● **Page excerpt**:
########

In VectSharp, radial gradients are defined by a “focal point” and an outer circle. These identify a bundle of circumferences starting from the focal point at radius 0, with increasing radii and centers moving from the focal point to the centre of the outer circle.

The following example shows how to use a radial gradient to fill a rectangle:

using VectSharp;
using VectSharp.SVG;

Page page = new Page(100, 100);
Graphics graphics = page.Graphics;

// Gradient stops defining the colours for the gradient.
GradientStop start = new GradientStop(Colour.FromRgb(86, 180, 233), 0);
GradientStop middle = new GradientStop(Colour.FromRgb(0, 158, 115), 0.5);
GradientStop end = new GradientStop(Colour.FromRgb(0, 114, 178), 1);

// Focal point of the gradient.
Point focalPoint = new Point(30, 30);

// Centre of the outer circle.
Point centre = new Point(50, 50);

// Radius of the outer circle.
double radius = 40;

// Create the radial gradient brush.
RadialGradientBrush brush = new RadialGradientBrush(focalPoint, centre, radius, start, middle, end);

// Fill the rectangle.

########

● **Task material**:
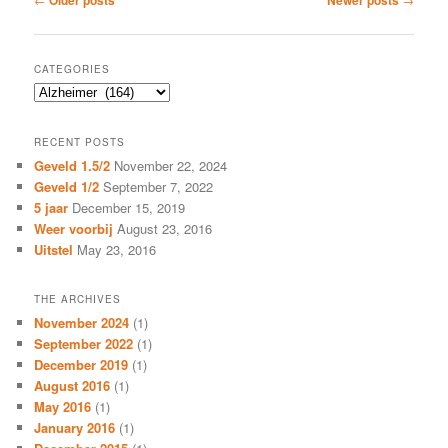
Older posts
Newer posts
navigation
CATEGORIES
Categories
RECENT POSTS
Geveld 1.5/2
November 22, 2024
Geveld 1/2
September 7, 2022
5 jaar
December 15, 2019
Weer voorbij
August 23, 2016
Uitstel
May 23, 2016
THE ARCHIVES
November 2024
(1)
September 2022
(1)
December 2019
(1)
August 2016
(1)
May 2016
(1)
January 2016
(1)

########

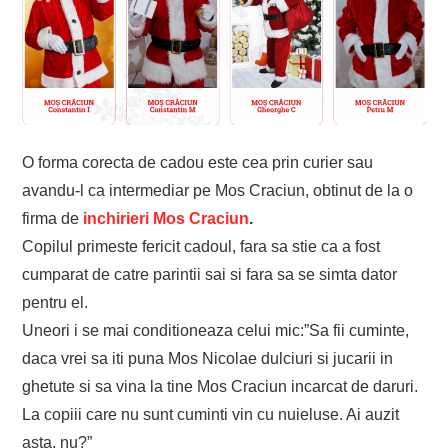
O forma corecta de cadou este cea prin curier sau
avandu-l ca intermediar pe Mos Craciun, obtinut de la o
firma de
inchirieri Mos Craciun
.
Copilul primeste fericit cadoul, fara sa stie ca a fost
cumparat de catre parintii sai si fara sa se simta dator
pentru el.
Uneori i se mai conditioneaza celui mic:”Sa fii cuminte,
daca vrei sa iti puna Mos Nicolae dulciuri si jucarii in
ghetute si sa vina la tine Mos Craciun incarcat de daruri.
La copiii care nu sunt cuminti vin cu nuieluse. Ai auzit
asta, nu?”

########

● **Using the information**:
A. Can you print everything in the radial gradient excerpt from "using VectSharp;" down to "of the gradient."?
B. Which lines of the listing contain the string "Craciun"? Select each of them.
The radial gradient excerpt and the listing are unrelated to each other.

● **Responses to the exercise**:
A.
using VectSharp;
using VectSharp.SVG;

Page page = new Page(100, 100);
Graphics graphics = page.Graphics;

// Gradient stops defining the colours for the gradient.
GradientStop start = new GradientStop(Colour.FromRgb(86, 180, 233), 0);
GradientStop middle = new GradientStop(Colour.FromRgb(0, 158, 115), 0.5);
GradientStop end = new GradientStop(Colour.FromRgb(0, 114, 178), 1);

// Focal point of the gradient.

B.
avandu-l ca intermediar pe Mos Craciun, obtinut de la o
inchirieri Mos Craciun
ghetute si sa vina la tine Mos Craciun incarcat de daruri.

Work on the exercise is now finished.